Chez le bébé, une infection par un virus, avant ou après la naissance, ou une complication obstétrique sont associées à une augmentation du risque de souffrir de schizophrénie plus tard. De même, les traumatismes pendant l’enfance tels que les abus physiques et sexuels augmentent aussi le risque de développer la maladie. Les multiples causes impliquées dans la schizophrénie expliquent l’hétérogénéité des symptômes. La schizophrénie est une psychose qui se caractérise par l’apparition d’une distorsion des perceptions comme des hallucinations visuelles ou auditives, une altération des émotions ou une désorganisation de la pensée.

Kim Do Cuénod et ses collègues étudient les mécanismes patho-physiologiques responsables des symptômes. «Trois processus agissent ensemble et perturbent la maturation des connexions entre les neurones du cerveau: un stress cellulaire, une sous-activité de certains neurones et l’inflammation de parties du cerveau». Or l’infection par T. gondii pourrait être à l’origine de cette inflammation. «Mais cela ne suffit pas, il faut plusieurs facteurs de risque pour déclencher la maladie, comme par exemple le parasite combiné avec une prédisposition génétique», ajoute la spécialiste.

La piste du traitement contre Toxoplasma gondii

Peut-on imaginer alors traiter les symptômes de la schizophrénie avec un médicament luttant contre la toxoplasmose? Guillaume Fond et ses collègues se sont posé la question dans une étude publiée en 2015 dans le Journal of Psychiatric Research. Ils ont étudié l’efficacité d’un médicament anti-toxoplasmique, le valproate, chez des patients séropositifs pour la toxoplasmose et présentant des troubles bipolaires ou schizophrènes. Ils ont observé que le valproate réduit la fréquence des épisodes dépressifs chez les patients bipolaires. Mais aucun résultat statistiquement fiable n’a été rapporté chez les patients schizophrènes.

«L’étude n’est pas assez solide pour pouvoir tirer des conclusions, commente Kim Do Cuénod. Elle se base uniquement sur la présence d’anticorps anti-toxoplasmose dans le sang pour envisager ce type de traitement. Il faut d’abord identifier des biomarqueurs qui témoignent d’un problème dans le cerveau.» Ces biomarqueurs seront aussi indispensables pour le suivi des personnes à risque et pour permettre une prise en charge précoce de la maladie. La neurobiologiste conclut: «Le défi aujourd’hui est d’identifier des approches thérapeutiques de la schizophrénie qui ont moins d’effets secondaires que les traitements actuels.»

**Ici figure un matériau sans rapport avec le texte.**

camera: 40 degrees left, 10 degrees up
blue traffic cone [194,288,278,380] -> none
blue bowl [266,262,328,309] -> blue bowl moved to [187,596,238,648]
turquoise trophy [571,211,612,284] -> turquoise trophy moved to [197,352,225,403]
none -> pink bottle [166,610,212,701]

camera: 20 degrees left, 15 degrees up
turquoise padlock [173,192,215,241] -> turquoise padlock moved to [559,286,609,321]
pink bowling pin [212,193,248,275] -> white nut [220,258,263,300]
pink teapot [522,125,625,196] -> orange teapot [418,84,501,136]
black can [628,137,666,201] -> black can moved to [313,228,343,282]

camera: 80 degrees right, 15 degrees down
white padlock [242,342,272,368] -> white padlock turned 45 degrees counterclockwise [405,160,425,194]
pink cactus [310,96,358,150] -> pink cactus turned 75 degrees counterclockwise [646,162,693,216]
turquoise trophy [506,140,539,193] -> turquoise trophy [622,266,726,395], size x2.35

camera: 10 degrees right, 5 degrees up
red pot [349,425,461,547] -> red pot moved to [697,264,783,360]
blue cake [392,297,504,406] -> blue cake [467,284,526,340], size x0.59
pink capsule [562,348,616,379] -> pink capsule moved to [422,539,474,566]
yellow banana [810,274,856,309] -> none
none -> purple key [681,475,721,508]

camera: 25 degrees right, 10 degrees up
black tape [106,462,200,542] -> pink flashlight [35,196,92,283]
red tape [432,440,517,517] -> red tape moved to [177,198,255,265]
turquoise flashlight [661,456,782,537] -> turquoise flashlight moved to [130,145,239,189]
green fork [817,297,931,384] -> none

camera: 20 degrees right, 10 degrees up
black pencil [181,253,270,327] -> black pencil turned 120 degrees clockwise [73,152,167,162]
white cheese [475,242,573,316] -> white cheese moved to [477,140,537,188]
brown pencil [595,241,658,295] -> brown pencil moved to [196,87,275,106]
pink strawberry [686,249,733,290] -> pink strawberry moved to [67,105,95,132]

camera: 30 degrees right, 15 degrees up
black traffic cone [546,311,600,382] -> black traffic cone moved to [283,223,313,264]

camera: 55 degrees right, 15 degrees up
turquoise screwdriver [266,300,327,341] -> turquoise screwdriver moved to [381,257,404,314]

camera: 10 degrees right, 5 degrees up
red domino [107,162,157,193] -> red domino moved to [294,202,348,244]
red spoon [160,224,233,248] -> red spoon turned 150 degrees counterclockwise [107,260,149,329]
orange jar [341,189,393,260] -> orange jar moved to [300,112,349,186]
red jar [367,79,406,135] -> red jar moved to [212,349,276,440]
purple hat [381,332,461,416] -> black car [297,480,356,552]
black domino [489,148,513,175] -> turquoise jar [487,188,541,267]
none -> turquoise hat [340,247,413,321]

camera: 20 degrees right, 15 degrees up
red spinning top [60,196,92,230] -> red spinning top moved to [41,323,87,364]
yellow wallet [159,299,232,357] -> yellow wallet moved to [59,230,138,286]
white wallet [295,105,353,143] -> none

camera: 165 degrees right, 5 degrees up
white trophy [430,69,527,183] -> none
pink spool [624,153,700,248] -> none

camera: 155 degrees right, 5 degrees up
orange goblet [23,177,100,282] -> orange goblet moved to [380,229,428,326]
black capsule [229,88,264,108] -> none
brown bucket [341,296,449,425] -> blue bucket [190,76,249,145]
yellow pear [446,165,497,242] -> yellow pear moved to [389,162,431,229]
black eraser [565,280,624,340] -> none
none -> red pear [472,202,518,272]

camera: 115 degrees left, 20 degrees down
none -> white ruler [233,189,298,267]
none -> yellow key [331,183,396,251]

Toxoplasmose et échec scolaire

Selon une récente étude américaine, les enfants porteurs du parasite auraient de moins bons résultats à l’école. Mais selon Stephan Eliez, directeur de l’Office médico-pédagogique de l’Université de Genève, ces travaux présentent un biais méthodologique: «La corrélation observée peut aussi s’expliquer par l’environnement socio-économique. Le lien entre niveau social et réussite scolaire est bien établi, et il est probable que les enfants plus défavorisés soient plus exposés à T. gondii.» Mais selon le médecin, même si elle reste à démontrer, l’hypothèse que la toxoplasmose a un effet au niveau cognitif est tout à fait valable.